Setiap disodori untuk 'membicarakan karya seorang sastrawan', saya selalu merasa 'berat'. Saya lebih menyukai sebuah karya sebagai santapan untuk 'kenimatan rohani' saja. Tanpa harus menilainya secara rasional-metodologi, untuk memberikan kesimpulan mengenai 'baik' atau 'kurang baik'nya karya tersebut, dan lain-lain.
Saya hanya penikmat tradisonal karya sastra. Sastra salah satunya, dapat menjadi sumber untuk mencari 'kebahagiaan jiwa primordial'.Â
Ketika ketua IPMI menyodorkan "Mengejar Tapak Allah -- Siluet Cinta" karya Syahriar Tato, untuk dibaca dan 'dibincangkan', saya terpaku pada dua kata pada judul itu: Â ALLAH dan Cinta. Tapi hatiku jatuh kepada, puisi-puisi yang di beri judul "Mengejar Tapak Allah".
Lalu pikiran saya bertanya: apakah ini puisi-puisi sufistik atau religius? Dan terbayang olehku, seketika masthnawi dan rubaiyat-nya Syekh Jalalunddin Rumi, yang sering dikomentari sebagai 'samudera kebijaksanaan yang tiada bertepi'. Diwan --nya Al-Hallaj, atau puisi-puisi cintanya Rhabiatul al-Adawiyah. Atau dalam sastra sufi melayu, Hamzah Fansuri, dll.
Maka tentu tidak mudah memberikan semacam 'penilaian' atas puisi-puisi yang dikategorikan sebagai puisi sufistik/religius itu. Menggali makna dibalik kata, kalimat, frase, dan diksi yang digunakan sang penyair sufi, membutuhkan persepktif mengenai apa yang disebut 'jalan spritual'.
Yang secara umum, biasanya penyair sufi adalah juga seorang 'pejalan spritual', yang kemudian mensastrakan 'kisah indah, getir dan pilu' perjalanan rohaninya. Sehingga puisi atau sastra dan media seni secara umum, menjadi sarana estetik mentransformasikan pengelaman rohani atau religius mereka.

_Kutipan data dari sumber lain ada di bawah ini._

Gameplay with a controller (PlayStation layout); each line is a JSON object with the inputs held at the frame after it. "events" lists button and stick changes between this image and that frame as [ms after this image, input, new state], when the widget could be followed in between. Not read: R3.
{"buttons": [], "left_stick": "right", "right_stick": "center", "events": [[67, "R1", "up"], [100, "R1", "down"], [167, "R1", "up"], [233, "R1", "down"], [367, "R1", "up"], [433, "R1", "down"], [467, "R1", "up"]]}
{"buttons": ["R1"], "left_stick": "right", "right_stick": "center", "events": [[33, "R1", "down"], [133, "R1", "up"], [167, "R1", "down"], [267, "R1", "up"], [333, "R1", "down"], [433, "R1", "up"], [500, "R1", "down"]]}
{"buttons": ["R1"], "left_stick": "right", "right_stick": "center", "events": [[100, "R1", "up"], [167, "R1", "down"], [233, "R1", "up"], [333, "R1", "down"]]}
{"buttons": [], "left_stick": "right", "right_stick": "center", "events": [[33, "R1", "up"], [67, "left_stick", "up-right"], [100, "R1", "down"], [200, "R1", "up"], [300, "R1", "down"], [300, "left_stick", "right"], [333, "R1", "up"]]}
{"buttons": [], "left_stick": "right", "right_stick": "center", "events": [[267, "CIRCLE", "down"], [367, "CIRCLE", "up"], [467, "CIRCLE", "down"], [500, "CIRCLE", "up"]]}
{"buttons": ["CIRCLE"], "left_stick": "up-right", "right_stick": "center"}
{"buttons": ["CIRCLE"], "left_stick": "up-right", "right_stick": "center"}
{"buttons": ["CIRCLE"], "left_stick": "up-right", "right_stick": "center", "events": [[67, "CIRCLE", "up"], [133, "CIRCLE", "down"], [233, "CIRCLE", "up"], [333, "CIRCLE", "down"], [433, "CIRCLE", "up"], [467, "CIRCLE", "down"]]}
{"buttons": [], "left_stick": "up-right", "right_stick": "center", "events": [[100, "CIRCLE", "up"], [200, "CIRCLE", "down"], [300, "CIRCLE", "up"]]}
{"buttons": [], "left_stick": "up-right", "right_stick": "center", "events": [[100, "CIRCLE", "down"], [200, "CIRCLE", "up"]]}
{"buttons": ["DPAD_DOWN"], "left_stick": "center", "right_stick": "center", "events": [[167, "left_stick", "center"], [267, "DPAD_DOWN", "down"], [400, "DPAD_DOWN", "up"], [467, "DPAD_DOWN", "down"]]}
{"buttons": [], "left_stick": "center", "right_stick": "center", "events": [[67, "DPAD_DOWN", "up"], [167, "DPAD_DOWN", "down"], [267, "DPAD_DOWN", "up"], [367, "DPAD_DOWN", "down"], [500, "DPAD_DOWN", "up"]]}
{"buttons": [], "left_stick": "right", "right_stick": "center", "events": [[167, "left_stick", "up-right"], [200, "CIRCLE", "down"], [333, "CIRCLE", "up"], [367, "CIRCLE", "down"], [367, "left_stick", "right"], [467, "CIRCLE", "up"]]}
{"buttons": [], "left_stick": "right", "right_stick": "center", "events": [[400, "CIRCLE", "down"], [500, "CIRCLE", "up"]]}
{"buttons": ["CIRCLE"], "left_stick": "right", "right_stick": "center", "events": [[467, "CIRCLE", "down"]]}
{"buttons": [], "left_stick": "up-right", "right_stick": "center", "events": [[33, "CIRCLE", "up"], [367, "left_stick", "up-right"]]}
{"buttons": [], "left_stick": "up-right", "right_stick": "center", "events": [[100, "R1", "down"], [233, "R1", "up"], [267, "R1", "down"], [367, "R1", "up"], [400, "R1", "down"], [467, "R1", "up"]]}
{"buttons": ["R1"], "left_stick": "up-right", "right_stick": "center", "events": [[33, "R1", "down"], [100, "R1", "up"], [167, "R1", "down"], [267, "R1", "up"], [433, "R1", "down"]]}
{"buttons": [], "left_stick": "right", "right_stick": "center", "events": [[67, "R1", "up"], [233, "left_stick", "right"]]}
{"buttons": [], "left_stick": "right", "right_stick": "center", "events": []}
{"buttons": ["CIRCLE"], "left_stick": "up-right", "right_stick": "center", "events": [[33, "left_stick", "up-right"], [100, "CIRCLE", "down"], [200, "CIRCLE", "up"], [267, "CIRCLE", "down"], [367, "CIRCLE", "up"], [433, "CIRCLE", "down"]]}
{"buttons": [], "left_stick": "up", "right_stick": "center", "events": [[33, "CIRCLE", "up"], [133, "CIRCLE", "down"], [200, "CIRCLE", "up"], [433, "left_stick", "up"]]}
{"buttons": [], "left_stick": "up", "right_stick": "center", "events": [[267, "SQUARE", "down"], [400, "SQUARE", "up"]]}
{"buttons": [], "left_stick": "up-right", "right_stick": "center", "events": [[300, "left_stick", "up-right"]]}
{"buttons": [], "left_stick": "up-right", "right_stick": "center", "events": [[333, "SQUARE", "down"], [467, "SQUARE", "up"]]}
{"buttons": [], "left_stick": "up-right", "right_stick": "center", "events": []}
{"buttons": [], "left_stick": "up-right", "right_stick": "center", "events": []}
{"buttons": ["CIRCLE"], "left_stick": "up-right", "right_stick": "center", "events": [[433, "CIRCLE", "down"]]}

Dan, sastra yang dihasilkan baik dalam bentuk sajak, puisi, pantun, maupun kisah-cerita, menjadi 'ujar-ujar' batin sang penyair. Dan 'mengejanya' dalam rangka memberi nilai kontekstual dan rasional, adalah sebuah usaha yang absurd, karena 'sifat absurditas' dari sastra yang lahir dari Rahim 'jalan spritual' itu sendiri.
Namun absurditas katakanlah dalam puisi sufistik, merupakan 'makanan sehat' bagi jiwa yang kering. Absurditas disini lebih tepat dimaknai sebagai 'hikmah tersembunyi dan tak terkatakan'.
Maka, untuk memulai 'mengeja' batin sang penyair dalam 'episode mengejar tapak Allah', dapat dimulai dengan suatu adigium/perspektif dunia sufistik, yang menyebut "awal agama adalah mengenal ALLAH".
Eksistensi Allah lebih dahulu dari agamaNya atau perintah SyariatNya.